We agreed on hot chocolate at a small bakery a few blocks from the rink. After three sips Talia said she was feeling much better, thank you, and asked for a brownie. Did she want to eat it right away, I asked, or save it for later? It’s not for me, she murmured. It’s for my father.
I told her it was a lovely thought. When she asked if we could give it to him right away I didn’t know what to say.
Why do you always do that, Talia asked.
I looked at Talia, her eyes shadowed by the penguin beak stretched over her head. I’d been tugging at my ear. I quickly explained that it was an old habit and asked if she was ready to go home. She said no and pointed to the brownie. I suggested we visit Angie at the pet store, and told her how happy her mother would be to see her. Talia just shook her head.
We took a cab to Desmond’s apartment, our skates wedged between us. When we arrived the doorman smiled and called her Miss Carew. Her lids fell when he told her that Desmond was away for the weekend. Aspen, I suddenly remembered. A three-day binge in Colorado. That’s how Angie described it. A three-day binge. With a woman he had known for three weeks. The doorman promised Talia that her father’s gift would be waiting for him when he got home. Talia nodded and carefully placed the brownie on the doorman’s white glove. She didn’t say a word during the entire cab ride home. She just tugged at her beak.

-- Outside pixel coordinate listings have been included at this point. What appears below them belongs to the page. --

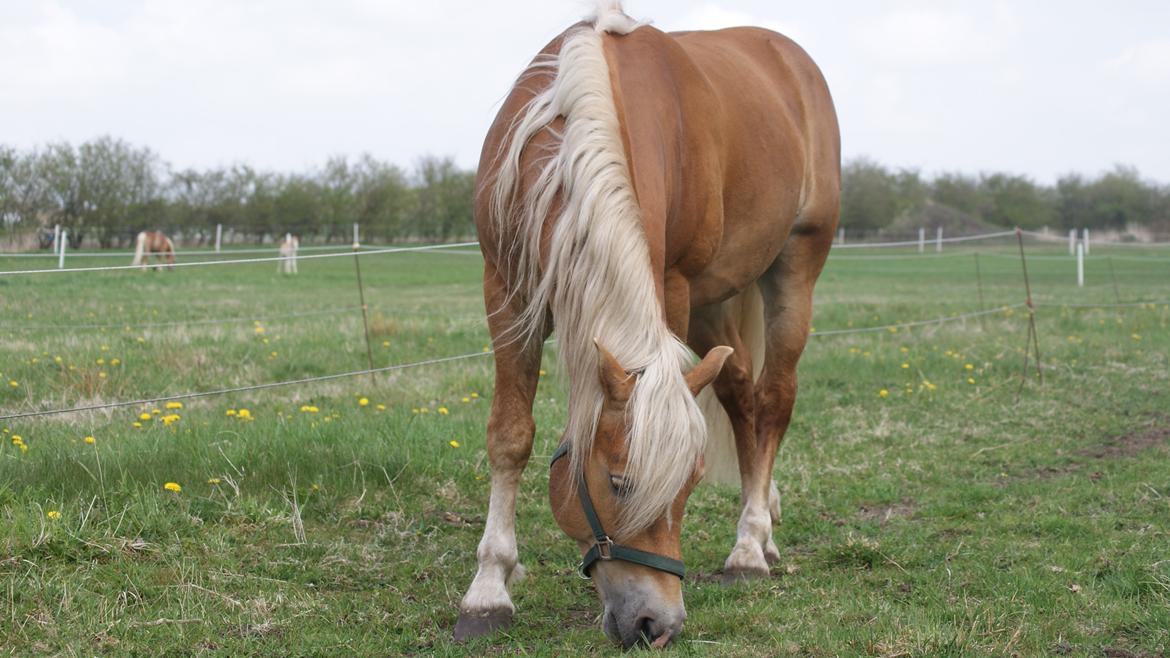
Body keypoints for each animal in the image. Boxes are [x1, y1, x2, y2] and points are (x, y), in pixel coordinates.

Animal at [456, 0, 842, 646]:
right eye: (619, 483)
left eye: (689, 484)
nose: (656, 623)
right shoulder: (506, 293)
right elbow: (510, 436)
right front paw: (488, 591)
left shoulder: (673, 284)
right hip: (715, 301)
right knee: (741, 395)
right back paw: (758, 528)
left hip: (794, 269)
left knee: (774, 401)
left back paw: (749, 547)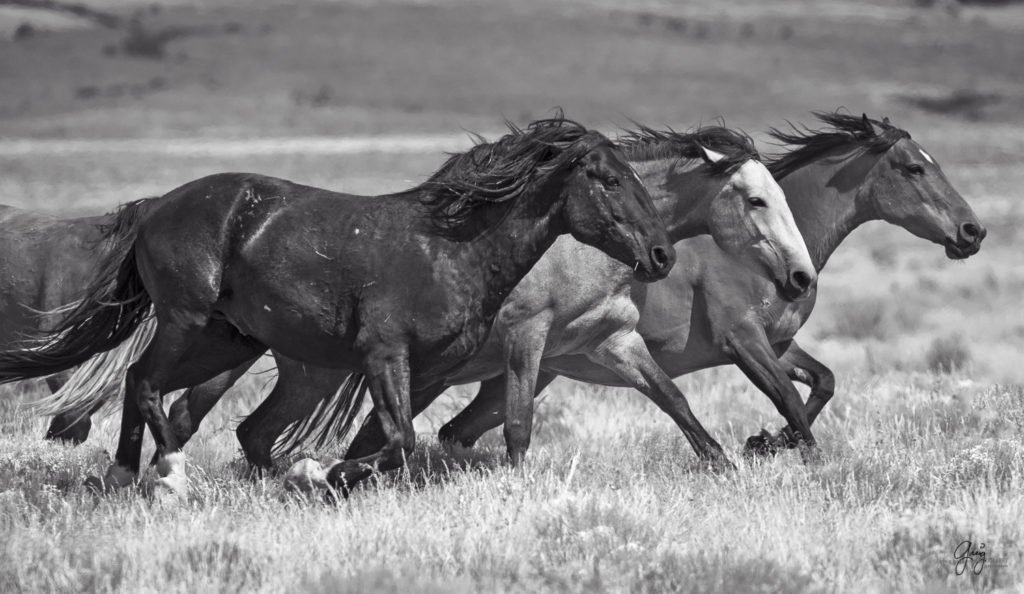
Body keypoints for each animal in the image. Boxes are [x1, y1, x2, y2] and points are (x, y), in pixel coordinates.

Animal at [0, 117, 675, 495]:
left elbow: (385, 442)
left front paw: (317, 480)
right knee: (146, 382)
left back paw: (127, 477)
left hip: (227, 338)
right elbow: (398, 441)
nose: (662, 255)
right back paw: (170, 476)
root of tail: (158, 205)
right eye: (609, 179)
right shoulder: (383, 355)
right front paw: (315, 475)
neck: (450, 248)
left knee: (161, 392)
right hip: (186, 321)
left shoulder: (426, 369)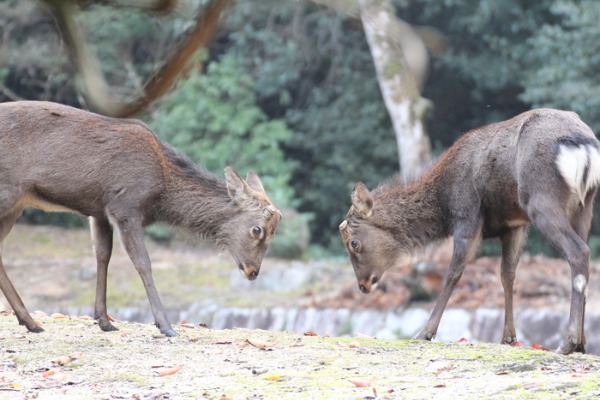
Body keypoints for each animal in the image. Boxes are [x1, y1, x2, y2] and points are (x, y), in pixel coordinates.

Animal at [0, 101, 282, 338]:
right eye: (257, 230)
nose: (253, 271)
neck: (161, 195)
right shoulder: (126, 205)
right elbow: (143, 262)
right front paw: (165, 326)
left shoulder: (99, 211)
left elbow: (102, 255)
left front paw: (103, 320)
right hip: (8, 194)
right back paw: (30, 320)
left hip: (15, 205)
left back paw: (30, 321)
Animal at [340, 108, 596, 354]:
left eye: (354, 243)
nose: (363, 285)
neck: (443, 203)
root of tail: (583, 145)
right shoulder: (514, 226)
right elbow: (507, 274)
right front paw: (508, 338)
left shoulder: (466, 214)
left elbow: (453, 273)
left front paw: (425, 332)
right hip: (584, 205)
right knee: (585, 253)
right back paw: (582, 344)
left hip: (541, 200)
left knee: (578, 251)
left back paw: (568, 343)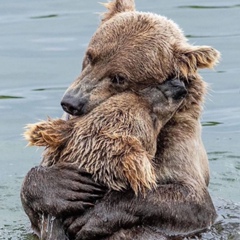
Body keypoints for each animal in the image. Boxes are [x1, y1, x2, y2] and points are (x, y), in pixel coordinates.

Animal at [20, 0, 219, 239]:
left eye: (119, 77)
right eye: (90, 56)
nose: (71, 102)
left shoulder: (179, 143)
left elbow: (191, 199)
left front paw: (94, 217)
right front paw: (65, 186)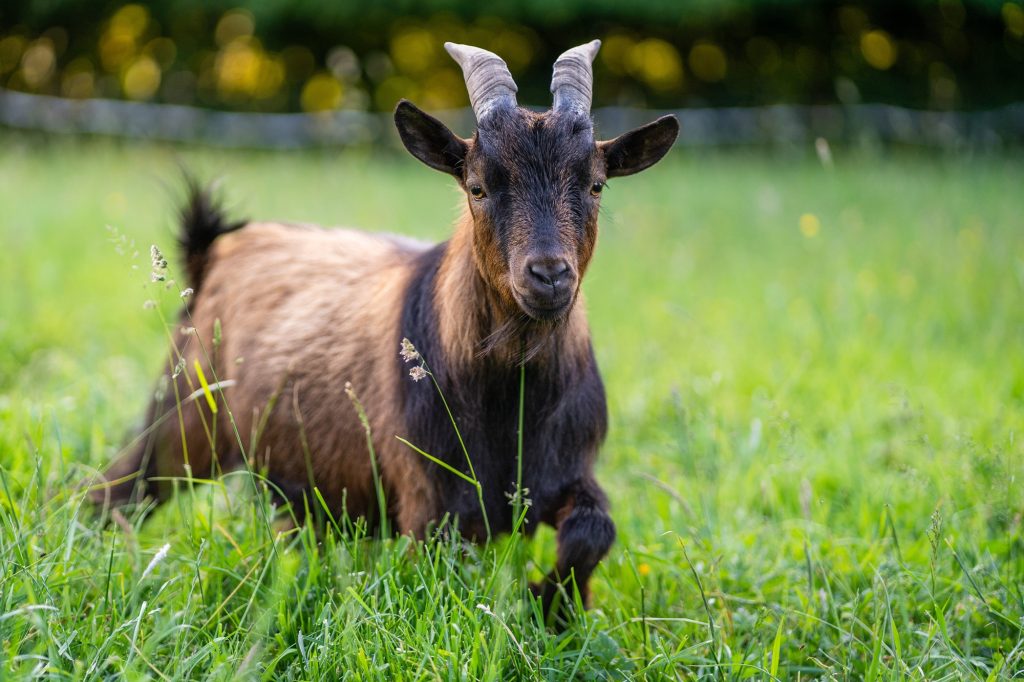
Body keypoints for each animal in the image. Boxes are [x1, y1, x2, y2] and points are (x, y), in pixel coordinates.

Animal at [90, 40, 678, 621]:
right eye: (478, 187)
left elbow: (594, 529)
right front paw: (543, 603)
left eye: (596, 184)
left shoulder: (566, 470)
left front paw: (553, 606)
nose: (549, 274)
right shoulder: (430, 503)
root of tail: (211, 254)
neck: (513, 403)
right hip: (185, 416)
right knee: (120, 487)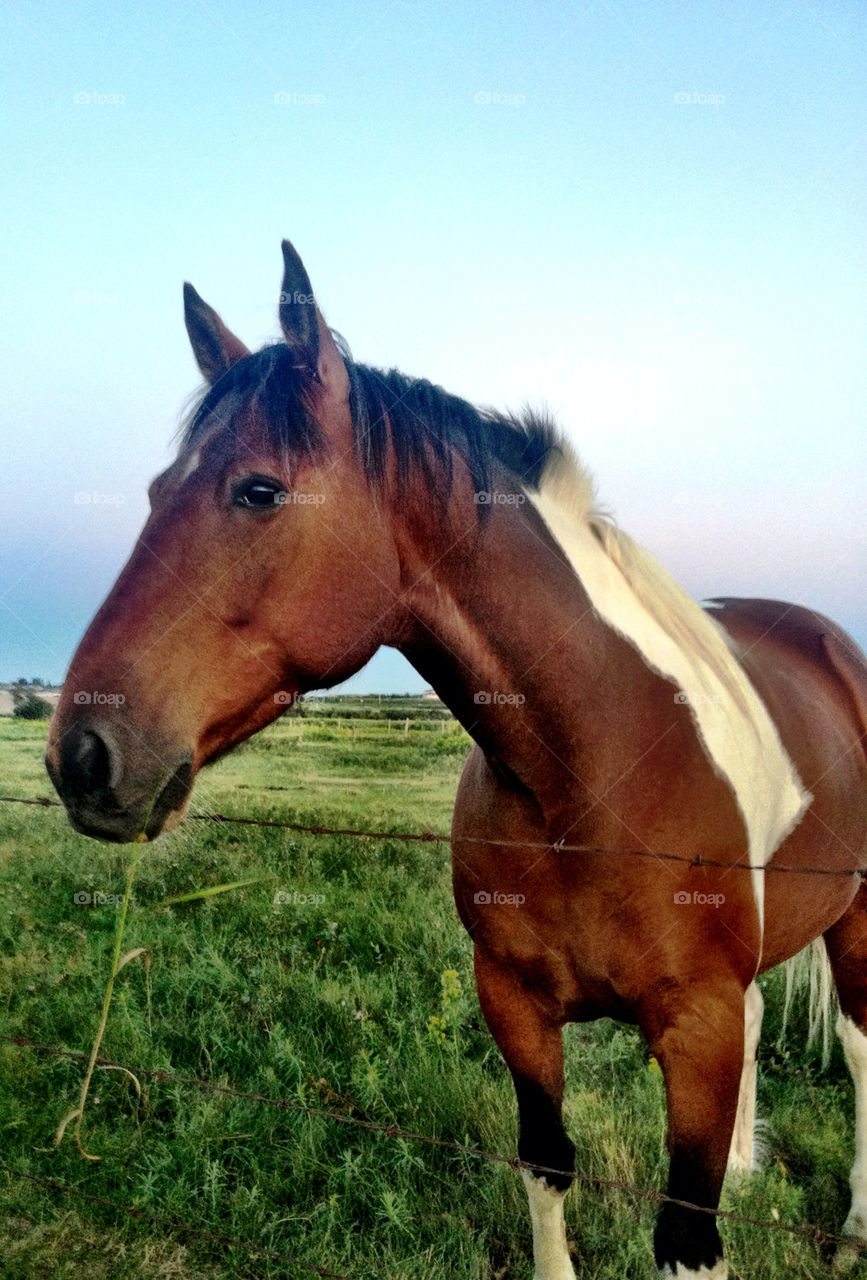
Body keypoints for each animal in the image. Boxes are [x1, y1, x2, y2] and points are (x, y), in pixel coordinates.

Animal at [46, 240, 867, 1280]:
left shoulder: (697, 1027)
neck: (589, 773)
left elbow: (686, 1236)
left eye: (259, 490)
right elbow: (546, 1167)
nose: (81, 754)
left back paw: (853, 1227)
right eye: (156, 492)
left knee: (858, 1048)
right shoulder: (515, 1006)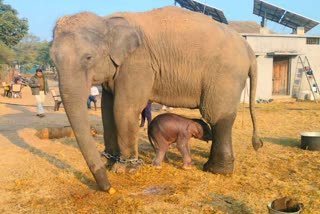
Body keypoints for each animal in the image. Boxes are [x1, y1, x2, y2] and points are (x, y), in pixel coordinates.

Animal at [48, 5, 262, 191]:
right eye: (52, 60)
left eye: (88, 58)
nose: (108, 188)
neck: (107, 20)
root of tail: (249, 50)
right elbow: (107, 111)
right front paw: (109, 162)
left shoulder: (138, 63)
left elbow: (123, 109)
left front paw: (125, 169)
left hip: (224, 76)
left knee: (218, 117)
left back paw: (216, 170)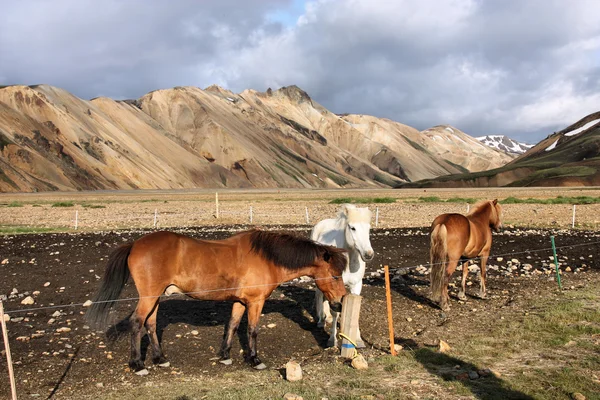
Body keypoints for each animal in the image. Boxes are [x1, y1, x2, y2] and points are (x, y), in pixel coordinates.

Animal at [85, 230, 346, 374]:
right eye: (335, 275)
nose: (340, 304)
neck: (266, 258)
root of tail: (135, 245)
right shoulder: (255, 302)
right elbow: (252, 330)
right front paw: (255, 359)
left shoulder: (240, 302)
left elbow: (232, 325)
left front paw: (225, 355)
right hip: (149, 297)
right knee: (137, 323)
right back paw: (138, 365)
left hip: (156, 298)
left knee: (150, 324)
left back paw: (160, 359)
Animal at [312, 203, 372, 346]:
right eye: (352, 228)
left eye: (369, 228)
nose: (368, 254)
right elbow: (335, 312)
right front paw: (332, 339)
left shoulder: (356, 285)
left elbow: (355, 310)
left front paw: (357, 338)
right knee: (319, 294)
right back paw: (321, 320)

I held on to our skates, tying our laces into knots, wondering why silence couldn’t be shaped and moulded as easily as fresh snow.
9. The cake has cooled. There is icing on my fingers, not to mention patches of icing on the fridge and phone. I called Judith, deciding at the last minute to try a chocolate layer cake, wondering how I could do it with a nine by thirteen slab. Leave it be, Judith told me. Add sparkles if you want to. I bought little silver beads instead. Talia’s name glitters across the cake. I was not much older than her when Judith and I baked that cake for my father. We didn’t spell out his name with candy beads. After trying a sugary paste squeezed through a plastic bag, we gave up and etched his name with a toothpick. It looked rushed, as if someone had scratched it on at the last minute. Still, I remember my father’s smile when we brought the cake into his bedroom. It was the first time he’d smiled after my mother died. It’s a smile I would recognize anywhere.